= Task description =
Return verbatim every line from the first line of the data below to the line that contains "- **Command history**: Basic command recall", inclusive, and no further.

= Data for processing =
= = = = = = =
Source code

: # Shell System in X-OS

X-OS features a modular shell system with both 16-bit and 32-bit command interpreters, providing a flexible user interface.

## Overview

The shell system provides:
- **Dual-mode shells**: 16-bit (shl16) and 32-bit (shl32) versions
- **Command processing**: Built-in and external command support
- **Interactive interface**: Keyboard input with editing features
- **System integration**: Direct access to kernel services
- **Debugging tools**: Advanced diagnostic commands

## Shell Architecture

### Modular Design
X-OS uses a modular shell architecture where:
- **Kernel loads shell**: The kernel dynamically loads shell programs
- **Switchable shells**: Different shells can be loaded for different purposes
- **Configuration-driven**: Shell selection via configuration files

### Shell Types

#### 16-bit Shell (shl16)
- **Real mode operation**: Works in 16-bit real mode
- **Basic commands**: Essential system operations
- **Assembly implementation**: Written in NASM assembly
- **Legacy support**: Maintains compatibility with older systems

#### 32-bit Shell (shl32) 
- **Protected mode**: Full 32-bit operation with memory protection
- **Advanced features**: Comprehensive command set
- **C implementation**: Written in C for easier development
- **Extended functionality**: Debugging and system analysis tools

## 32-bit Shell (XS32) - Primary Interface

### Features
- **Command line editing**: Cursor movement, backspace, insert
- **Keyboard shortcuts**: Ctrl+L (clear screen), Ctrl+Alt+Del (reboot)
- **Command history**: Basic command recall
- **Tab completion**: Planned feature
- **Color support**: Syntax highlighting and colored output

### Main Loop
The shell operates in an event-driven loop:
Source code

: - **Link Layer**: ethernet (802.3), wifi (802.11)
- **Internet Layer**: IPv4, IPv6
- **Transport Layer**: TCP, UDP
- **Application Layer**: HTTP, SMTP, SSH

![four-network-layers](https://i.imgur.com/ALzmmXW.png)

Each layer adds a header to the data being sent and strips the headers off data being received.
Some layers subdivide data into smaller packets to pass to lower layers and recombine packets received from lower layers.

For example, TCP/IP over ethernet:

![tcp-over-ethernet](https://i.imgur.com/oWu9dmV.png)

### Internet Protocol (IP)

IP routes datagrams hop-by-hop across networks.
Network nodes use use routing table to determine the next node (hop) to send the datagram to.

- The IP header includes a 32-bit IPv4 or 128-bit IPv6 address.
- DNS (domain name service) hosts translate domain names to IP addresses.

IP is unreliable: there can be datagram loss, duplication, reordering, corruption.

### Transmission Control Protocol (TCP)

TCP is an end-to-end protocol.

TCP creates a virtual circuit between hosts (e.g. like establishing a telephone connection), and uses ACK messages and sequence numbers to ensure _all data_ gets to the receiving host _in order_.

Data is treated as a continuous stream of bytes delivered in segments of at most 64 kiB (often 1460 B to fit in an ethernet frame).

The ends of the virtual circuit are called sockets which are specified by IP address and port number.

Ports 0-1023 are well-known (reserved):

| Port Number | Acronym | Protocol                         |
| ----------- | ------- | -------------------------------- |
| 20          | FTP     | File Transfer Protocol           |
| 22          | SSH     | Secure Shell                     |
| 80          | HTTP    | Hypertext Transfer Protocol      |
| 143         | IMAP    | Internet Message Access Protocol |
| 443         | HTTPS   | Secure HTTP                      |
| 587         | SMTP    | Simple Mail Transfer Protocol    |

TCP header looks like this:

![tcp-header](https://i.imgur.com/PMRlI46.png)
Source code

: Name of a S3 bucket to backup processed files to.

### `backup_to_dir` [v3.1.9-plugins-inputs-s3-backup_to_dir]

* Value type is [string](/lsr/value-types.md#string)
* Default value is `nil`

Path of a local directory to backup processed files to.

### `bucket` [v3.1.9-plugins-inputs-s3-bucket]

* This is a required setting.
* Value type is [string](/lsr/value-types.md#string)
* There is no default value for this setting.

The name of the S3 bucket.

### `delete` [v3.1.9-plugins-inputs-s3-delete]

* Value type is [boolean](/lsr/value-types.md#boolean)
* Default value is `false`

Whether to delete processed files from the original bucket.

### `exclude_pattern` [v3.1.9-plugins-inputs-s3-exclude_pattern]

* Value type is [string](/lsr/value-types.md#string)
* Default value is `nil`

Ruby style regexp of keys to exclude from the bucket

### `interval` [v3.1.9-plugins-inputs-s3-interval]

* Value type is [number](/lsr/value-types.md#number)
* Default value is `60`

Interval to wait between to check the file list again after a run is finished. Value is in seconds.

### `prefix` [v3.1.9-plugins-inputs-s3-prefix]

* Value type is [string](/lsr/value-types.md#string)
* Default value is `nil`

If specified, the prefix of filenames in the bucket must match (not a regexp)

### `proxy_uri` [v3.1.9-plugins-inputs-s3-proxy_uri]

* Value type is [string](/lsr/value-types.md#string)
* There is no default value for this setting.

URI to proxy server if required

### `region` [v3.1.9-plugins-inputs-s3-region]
= = = = = = =
= Exercise solution =
Source code

: # Shell System in X-OS

X-OS features a modular shell system with both 16-bit and 32-bit command interpreters, providing a flexible user interface.

## Overview

The shell system provides:
- **Dual-mode shells**: 16-bit (shl16) and 32-bit (shl32) versions
- **Command processing**: Built-in and external command support
- **Interactive interface**: Keyboard input with editing features
- **System integration**: Direct access to kernel services
- **Debugging tools**: Advanced diagnostic commands

## Shell Architecture

### Modular Design
X-OS uses a modular shell architecture where:
- **Kernel loads shell**: The kernel dynamically loads shell programs
- **Switchable shells**: Different shells can be loaded for different purposes
- **Configuration-driven**: Shell selection via configuration files

### Shell Types

#### 16-bit Shell (shl16)
- **Real mode operation**: Works in 16-bit real mode
- **Basic commands**: Essential system operations
- **Assembly implementation**: Written in NASM assembly
- **Legacy support**: Maintains compatibility with older systems

#### 32-bit Shell (shl32) 
- **Protected mode**: Full 32-bit operation with memory protection
- **Advanced features**: Comprehensive command set
- **C implementation**: Written in C for easier development
- **Extended functionality**: Debugging and system analysis tools

## 32-bit Shell (XS32) - Primary Interface

### Features
- **Command line editing**: Cursor movement, backspace, insert
- **Keyboard shortcuts**: Ctrl+L (clear screen), Ctrl+Alt+Del (reboot)
- **Command history**: Basic command recall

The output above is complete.